NEW YORK (CNNMoney) -- U.S. stocks were headed for a weak open Friday following disappointing economic data from China that heightened fears about a slowdown in the world's second largest economy.
U.S. stock futures were down between 0.3% and 0.4%.
Chinese exports, which had been gaining strength for the past few months, rose just 1% from a year earlier in July, which was well below expectations and down from the 11.3% pace of increase in June.
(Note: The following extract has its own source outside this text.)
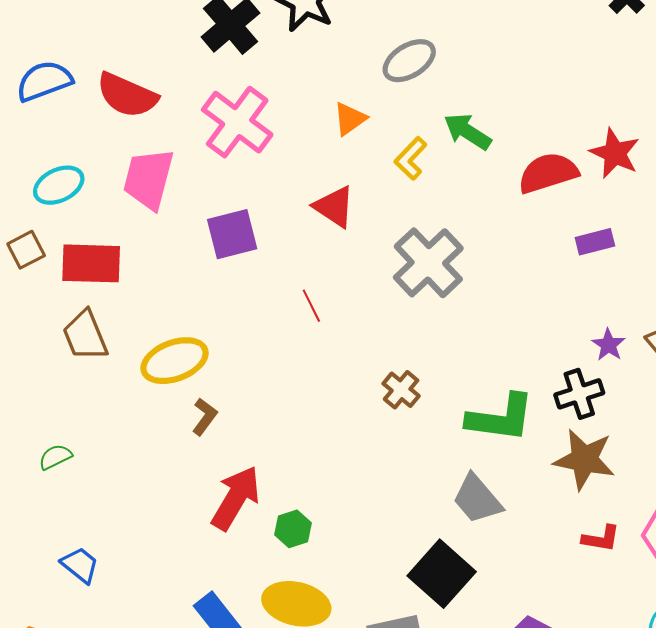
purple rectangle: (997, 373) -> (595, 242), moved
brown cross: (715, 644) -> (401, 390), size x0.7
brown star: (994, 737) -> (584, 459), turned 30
The 4.7% uptick in Chinese imports also fell short of forecasts.
The lackluster data highlighted the fact that Chinese manufacturers are being hit hard by slowing global demand, said Grant Lewis, head of research at Daiwa Capital Markets in London.
Loan growth was also disappointing and added to recent concerns about the strength of China's economy.
On the domestic front, investors digested a report that showed falling U.S. import and export prices. An update on the federal budget will be released in the afternoon.
In Europe, worries about the possible need for a Spanish bailout continue, given that the nation's borrowing costs remain high. Spain's 10-year bond yield is hovering just below 7%.
It's been a fairly quiet week on Wall Street. Stocks rallied at the start of the week, as enthusiasm over the better-than-expected July jobs report and hope that central banks will soon take steps to stimulate the global economy carried over from the prior week. But U.S. stocks barely budged Wednesday and Thursday. Volume was light, as it probably will remain until Labor Day.
Ahead of Friday's session, all three major indexes are on track to end the week with modest gains. The Dow and S&P 500 are up more than 0.5%, while the Nasdaq is on pace for a 1.7% increase.
Economy: Export prices fell 0.3% in July, while import prices declined 0.4%, according to a report from the Bureau of Labor Statistics. Import prices have been declining since April, and export prices have been falling since May.
A 2 p.m. ET, the Treasury budget report will give a snapshot of the nation's finances. Economists surveyed by Briefing.com expect it to show a deficit of $71 billion in July, higher than the $60 billion deficit in June.
Companies: Shares of J.C. Penney ( , Fortune 500) tumbled after the department store chain posted a second-quarter loss of $147 million, or 67 cents per share. Analysts were expecting a loss of just 25 cents per share.
Sales tumbled 23% to $3.02 billion, and revenue at stores opened at least a year dropped 22%, worse than the 18.9% drop in the first quarter. J.C. Penney also withdrew its guidance for the year.
Yahoo's (Fortune 500) stock was sharply lower after the Web portal company -- in a filing with the Securities and Exchange Commission -- said new CEO Marissa Mayer is reviewing business strategy.,
The review could lead to changes in the restructuring plan the company has already started to implement, as well as the previously announced plan to return to shareholder the cash it generated from a deal to sell its stake in the Chinese internet company Alibaba.
British soccer team Manchester United priced shares of its initial public offering at $14 Thursday night, below its targeted range, and will begin trading on the New York Stock Exchange Friday under the symbol "MANU."
Oil for September delivery fell $1.31 to $92.05 a barrel.
Gold futures for December delivery slipped $8.50 to $1,611.70 an ounce.
Corn prices hit yet another record high Friday of $8.32 per bushel as the U.S. Department of Agriculture projected a massive slump in the corn harvest as the drought continues.
The USDA reduced its estimate for the annual corn crop yield by 22.6 bushels per acre to 123.4 bushels. As forecast, the 2012-2013 corn yield would be the lowest since 1995-1996. The reduction was even wore than the 126 bushels per acre yield that analysts were expecting.
Bonds: The price on the benchmark 10-year U.S. Treasury rose, pushing the yield down to 1.64% from 1.69% late Thursday.